Insomma, se fino a qualche tempo fa la DaD era – confessiamolo – più o meno apprezzata perché più “comoda” rispetto alla scuola tradizionale, oggi la tanto disprezzata vecchia routine e quei giorni della scuola tradizionale pre-Covid li sentiamo sfuggirci di mano, proprio mentre stiamo per recuperarli.

In tanti sostengono che in fondo questa modalità a distanza è “come stare a scuola”; ma la verità, per chi la vive tutti i giorni, è che niente potrà mai sostituire la “vera scuola”, quella seconda casa che ci ospitava tutte le mattine, che a volte abbiamo odiato, ma allo stesso tempo abbiamo amato, e che so che anche in futuro continuerà inevitabilmente a mancarci.

“Faremo tutto l’anno in DaD?” Molti studenti, ormai alle soglie del mese di marzo, se lo domandano quasi con rassegnazione, timorosi di ricevere una valutazione basata su un intero anno a distanza, con l’ansia che il proprio impegno non sia riconosciuto per quel che è, se la connessione inizia a fare brutti scherzi.

Fonte: Skuola.net

Analoghe inquietudini hanno riguardato a lungo gli esami di maturità: per mesi non abbiamo saputo se sarebbe stato ripristinato l’Esame di Stato “tradizionale” o se anche per quest’anno avremmo affrontato un’unica prova orale, in presenza, di fronte a una commissione composta da sei membri interni e un Presidente esterno. Oggi, quando poco meno di 4 mesi ci separano dal 16 giugno, la seconda opzione sembra ormai una certezza.

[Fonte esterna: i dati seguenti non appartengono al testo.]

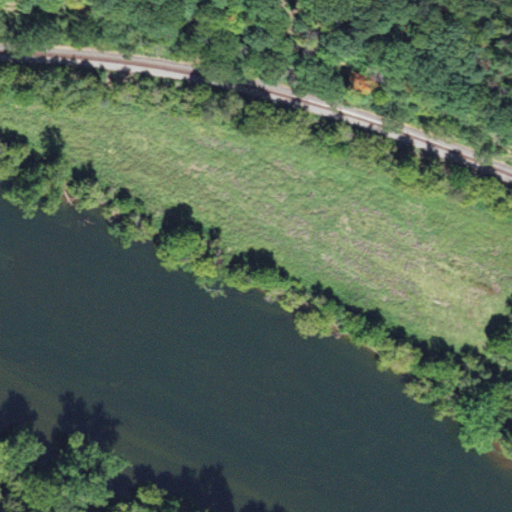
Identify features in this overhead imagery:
railway: (264, 77)
river: (197, 404)
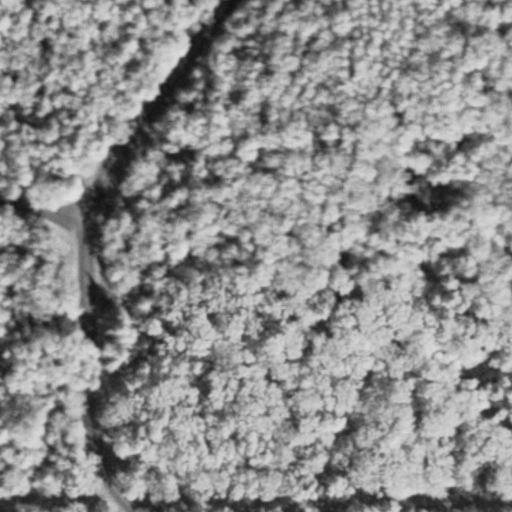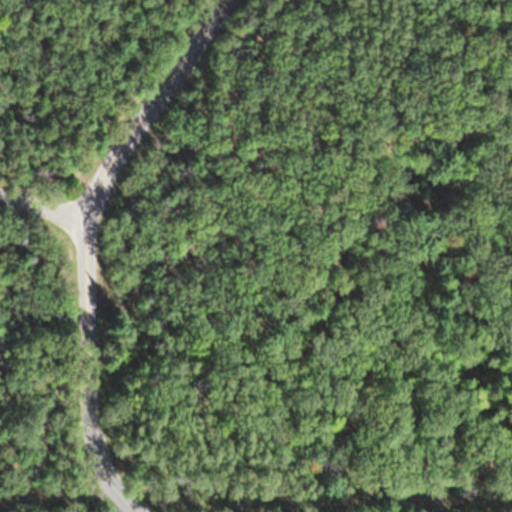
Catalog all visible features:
road: (41, 205)
road: (83, 245)
road: (62, 495)
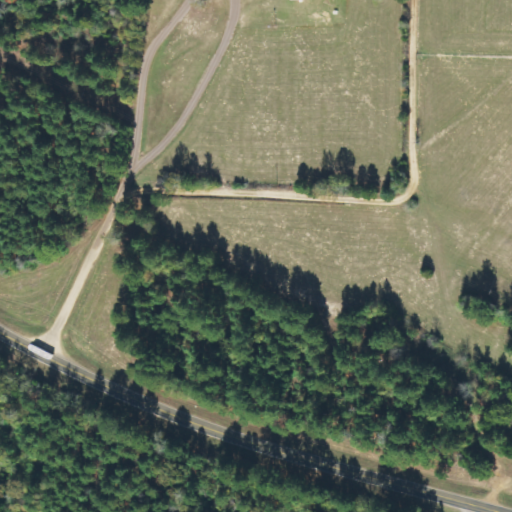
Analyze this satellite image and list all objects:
road: (115, 170)
road: (228, 439)
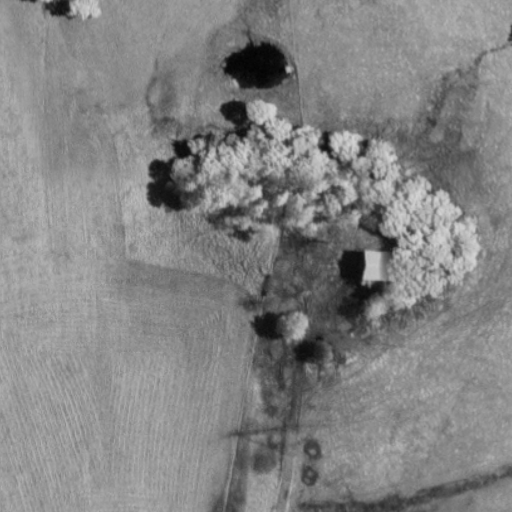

Si può dire che se l’anno scorso vivevamo il confinamento in casa con la convinzione che, in fondo, quei mesi di DaD sarebbero finiti presto, oggi, invece, davanti a noi è come se si proiettasse un enorme punto interrogativo: Quando finirà tutto questo?”
Viviamo alla giornata, le certezze vacillano, e il desiderio di ricevere aggiornamenti positivi e di poter ritornare a scuola cresce sempre più.

Le giornate sembrano come i pezzi di un domino: uguali, monotone, una tira l’altra e mentre il tempo nella nostra camera sembra come essersi bloccato, al contrario fuori dalla finestra scorre inesorabilmente, senza dare cenno di fermarsi. Chi ce lo restituirà?
Ecco, è questa una delle paure, in particolare delle quinte di quest’anno: la paura di arrivare subito agli esami di Stato senza esserci potuti godere con i compagni e con i professori, almeno un’ultima volta, quelle mura che ci hanno accolto e ci hanno visto crescere. La speranza di vivere il nostro quinto anno in presenza si fa sempre più esigua. Ma una cosa è certa: nulla potrà mai toglierci i ricordi più belli di questi anni passati all’Aristosseno, nemmeno il Covid-19.

A tal proposito, c’è una frase che fin da piccola mi ha sempre fatto riflettere e che a mio parere è una delle più belle che mi abbiano mai citato: “nulla è mai veramente perso finché lo ricordiamo”.
A voi studenti più piccoli, che siete entrati da poco nella nostra scuola, mi sento in dovere di dare un unico consiglio: godetevi questi anni meravigliosi, perché ve li porterete nel cuore per tutta la vita.